Using comprehensive skills and certifications management software reduces risk. With these tools, you are confident that you are sending the right person to the right job and that the crews have the right skills to do the job. This software keeps crew certificates up to date, so your business is not exposed to a regulatory fine.
Mitigating Risk & Managing Projects
Risk mitigation at your construction project can be improved by using technology, such as project management systems that automate the tedious tasks of project management so managers can spend more time making profit-impacting decisions. With daily job costing and progress tracking, project managers can know which projects are profitable and on time without setting foot on the jobsite so they can focus on the projects that need intervention.
With project management technology, project managers can regularly review the project’s progress to ensure the project is on time and on track. You can identify potential risks that may arise due to delays or changes in project scope; then, you can evaluate whether your risk mitigation strategies have been implemented and are effective.
Contractors should document all risk management activities to mitigate risks adequately. Communicate regularly with project stakeholders, including the project owner, contractors and other team members, to ensure that everyone is aware of any changes in the risks and the status of the risk mitigation strategies.
Monitoring & Controlling Risk
Continuously monitor and review the risk assessment throughout the construction project to ensure that risks are being effectively managed and that new risks are being identified and addressed as they arise. Implement quality control measures to ensure the project meets the required quality standards and specifications, such as establishing quality checks, conducting regular inspections and hiring qualified professionals.
A well-planned project is less likely to experience unforeseen risks. Develop a comprehensive project plan that includes timelines, budgets and risk assessment. The risk assessment should cover site conditions, construction methods, materials and environmental factors. When monitoring risk, focus on quality control by including inspections, testing materials and workmanship to ensure compliance with specifications and industry standards.
A comprehensive safety management program can minimize risk on the jobsite, including reducing the chance of accidents and injuries. A safety management solution eliminates paper in processes so that all project team members can see what is happening and what needs to be done to ensure a safe jobsite.
The software can help identify and evaluate potential hazards on the jobsite, such as documenting unsafe work practices, environmental hazards or hazardous materials.

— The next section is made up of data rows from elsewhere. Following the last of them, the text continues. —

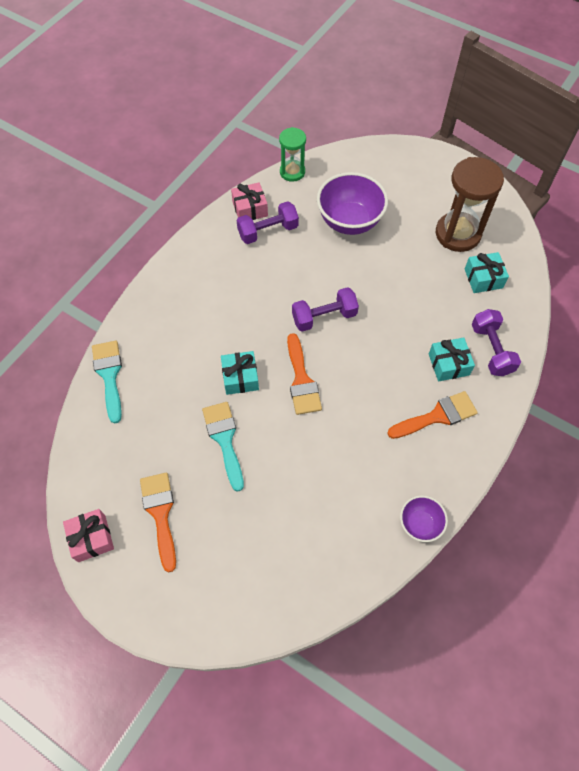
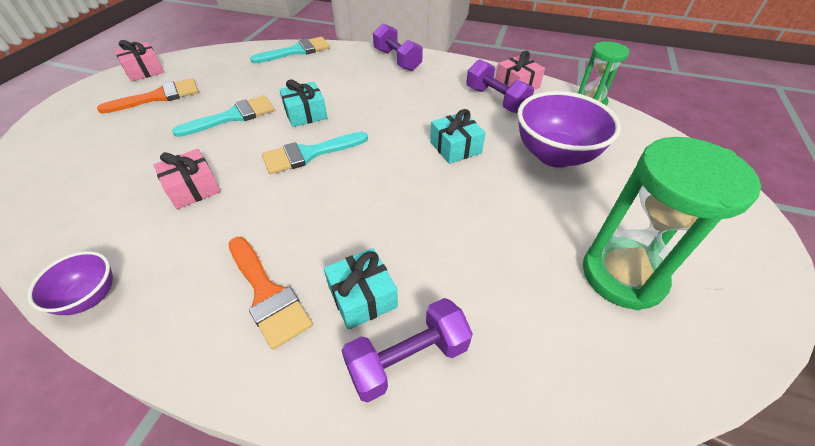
camera: 75 degrees right, 15 degrees down
(301, 380) = (309, 154): orange brush -> turquoise brush
(323, 467) = (193, 188): none -> pink gift
(324, 317) = (400, 157): purple dumbbell -> purple dumbbell (397, 60)
(458, 234) = (622, 275): brown hourglass -> green hourglass
(483, 278) = (554, 326): turquoise gift -> turquoise gift (455, 147)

Implementing a safety management solution ensures that the project complies with local, state and federal regulations. The software collects safety records and documents that can be shared with regulators. It will report and track incidents and near-misses and allows the project team to review data to identify trends and patterns that can help prevent future incidents.
Safety management software allows foremen to electronically record safety meetings and easily keep track of attendee signatures and photos. Users have access to more than 1,000 built-in safety meetings and have a history of all previous safety meetings at their fingertips for easy access. By ensuring that all stakeholders on the project are aware of the risks and how to address them, the risk of accidents and injuries. is reduced.
Effective risk management is critical to the success of construction projects by helping to avoid project delays and cost overruns and enhancing safety and improving quality, resulting in improved profits and customer satisfaction.